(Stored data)
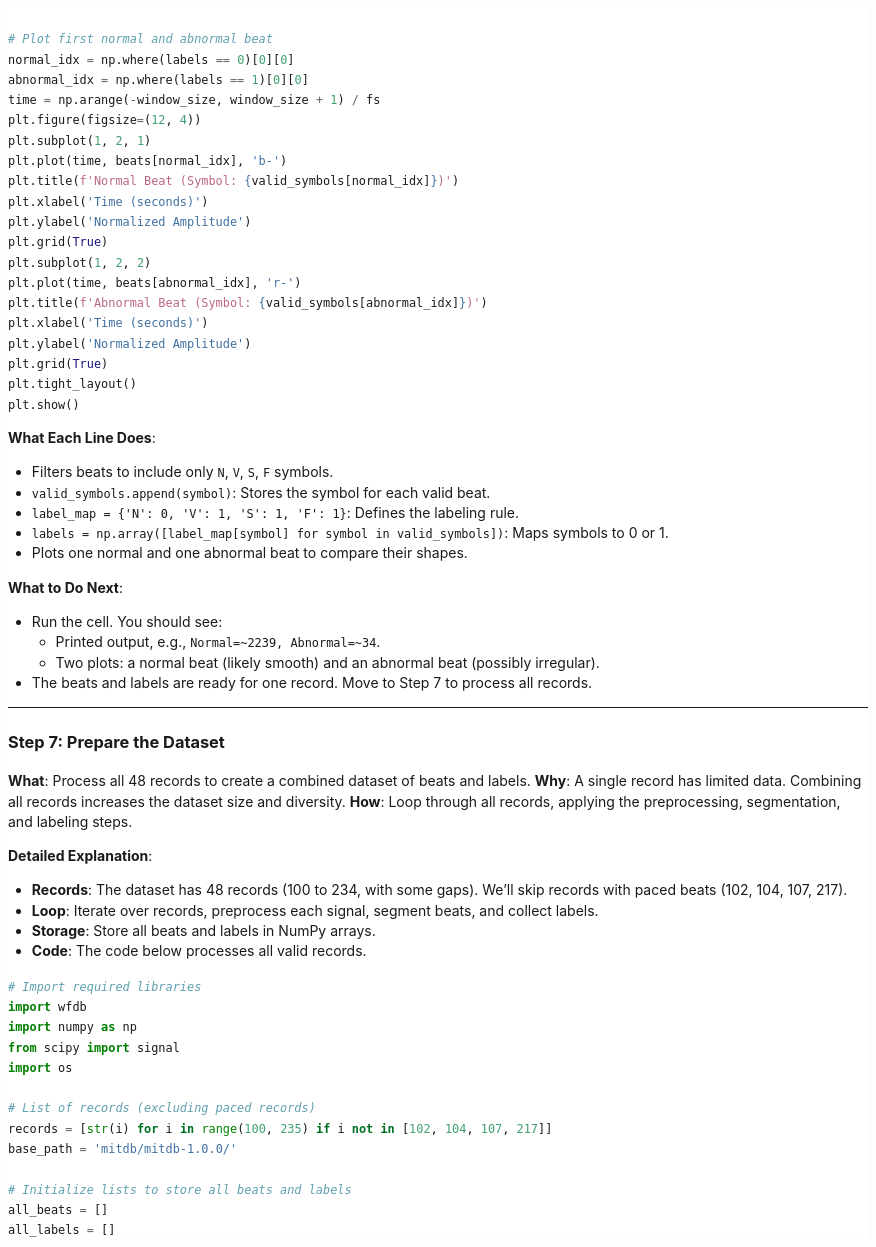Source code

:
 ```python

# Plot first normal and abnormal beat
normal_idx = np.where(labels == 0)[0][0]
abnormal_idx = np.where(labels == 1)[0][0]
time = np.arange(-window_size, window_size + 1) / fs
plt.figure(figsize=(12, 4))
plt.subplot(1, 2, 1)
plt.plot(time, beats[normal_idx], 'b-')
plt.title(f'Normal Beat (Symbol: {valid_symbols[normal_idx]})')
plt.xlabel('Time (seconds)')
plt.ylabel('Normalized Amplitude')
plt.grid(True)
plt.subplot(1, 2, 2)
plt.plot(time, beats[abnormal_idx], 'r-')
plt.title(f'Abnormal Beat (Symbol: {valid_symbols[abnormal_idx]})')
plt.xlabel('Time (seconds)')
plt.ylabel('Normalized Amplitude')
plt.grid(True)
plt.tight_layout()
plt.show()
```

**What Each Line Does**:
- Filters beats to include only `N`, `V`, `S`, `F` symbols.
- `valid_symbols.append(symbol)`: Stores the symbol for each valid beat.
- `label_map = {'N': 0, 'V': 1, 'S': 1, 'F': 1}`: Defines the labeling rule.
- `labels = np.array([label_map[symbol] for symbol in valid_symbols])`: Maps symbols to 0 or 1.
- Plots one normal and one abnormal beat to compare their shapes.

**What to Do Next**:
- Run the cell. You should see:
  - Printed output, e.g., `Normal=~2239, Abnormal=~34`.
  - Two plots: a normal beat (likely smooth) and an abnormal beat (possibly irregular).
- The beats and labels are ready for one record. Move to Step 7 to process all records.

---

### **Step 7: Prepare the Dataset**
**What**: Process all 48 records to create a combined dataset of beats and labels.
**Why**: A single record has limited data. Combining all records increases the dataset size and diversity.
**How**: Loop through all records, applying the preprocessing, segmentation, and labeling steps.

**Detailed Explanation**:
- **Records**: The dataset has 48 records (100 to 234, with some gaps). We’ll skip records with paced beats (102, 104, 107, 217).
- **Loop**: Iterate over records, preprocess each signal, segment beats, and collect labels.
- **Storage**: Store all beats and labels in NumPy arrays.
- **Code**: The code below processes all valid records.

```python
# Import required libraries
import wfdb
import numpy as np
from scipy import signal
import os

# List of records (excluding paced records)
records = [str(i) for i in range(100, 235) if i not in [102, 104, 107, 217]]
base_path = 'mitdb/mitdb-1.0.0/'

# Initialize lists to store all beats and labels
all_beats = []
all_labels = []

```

--

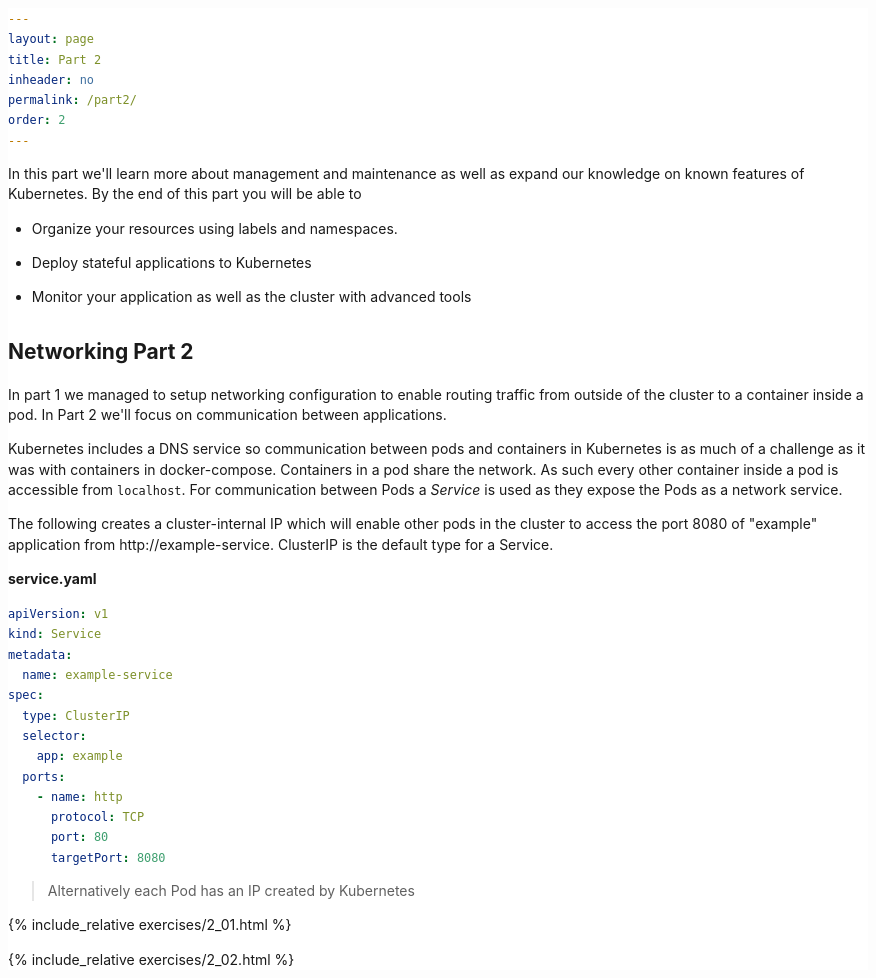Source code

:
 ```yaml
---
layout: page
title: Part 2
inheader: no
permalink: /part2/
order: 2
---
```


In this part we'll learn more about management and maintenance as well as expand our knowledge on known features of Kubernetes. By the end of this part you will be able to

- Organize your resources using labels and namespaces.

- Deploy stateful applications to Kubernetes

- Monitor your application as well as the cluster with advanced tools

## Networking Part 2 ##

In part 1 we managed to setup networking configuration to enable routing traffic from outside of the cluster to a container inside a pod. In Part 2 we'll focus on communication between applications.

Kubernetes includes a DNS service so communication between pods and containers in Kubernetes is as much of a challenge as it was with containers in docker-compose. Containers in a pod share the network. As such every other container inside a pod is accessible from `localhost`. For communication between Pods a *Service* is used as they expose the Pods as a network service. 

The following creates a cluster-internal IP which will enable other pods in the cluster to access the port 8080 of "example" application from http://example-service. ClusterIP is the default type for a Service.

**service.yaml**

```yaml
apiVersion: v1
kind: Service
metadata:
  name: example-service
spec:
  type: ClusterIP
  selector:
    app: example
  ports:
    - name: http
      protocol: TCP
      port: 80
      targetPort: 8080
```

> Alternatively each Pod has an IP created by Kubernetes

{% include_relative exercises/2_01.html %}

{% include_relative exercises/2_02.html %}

## PROMPT
Show me every line of the entries above that holds "from".

## WRITTEN RESPONSE
from scipy import signal
In part 1 we managed to setup networking configuration to enable routing traffic from outside of the cluster to a container inside a pod. In Part 2 we'll focus on communication between applications.
Kubernetes includes a DNS service so communication between pods and containers in Kubernetes is as much of a challenge as it was with containers in docker-compose. Containers in a pod share the network. As such every other container inside a pod is accessible from `localhost`. For communication between Pods a *Service* is used as they expose the Pods as a network service. 
The following creates a cluster-internal IP which will enable other pods in the cluster to access the port 8080 of "example" application from http://example-service. ClusterIP is the default type for a Service.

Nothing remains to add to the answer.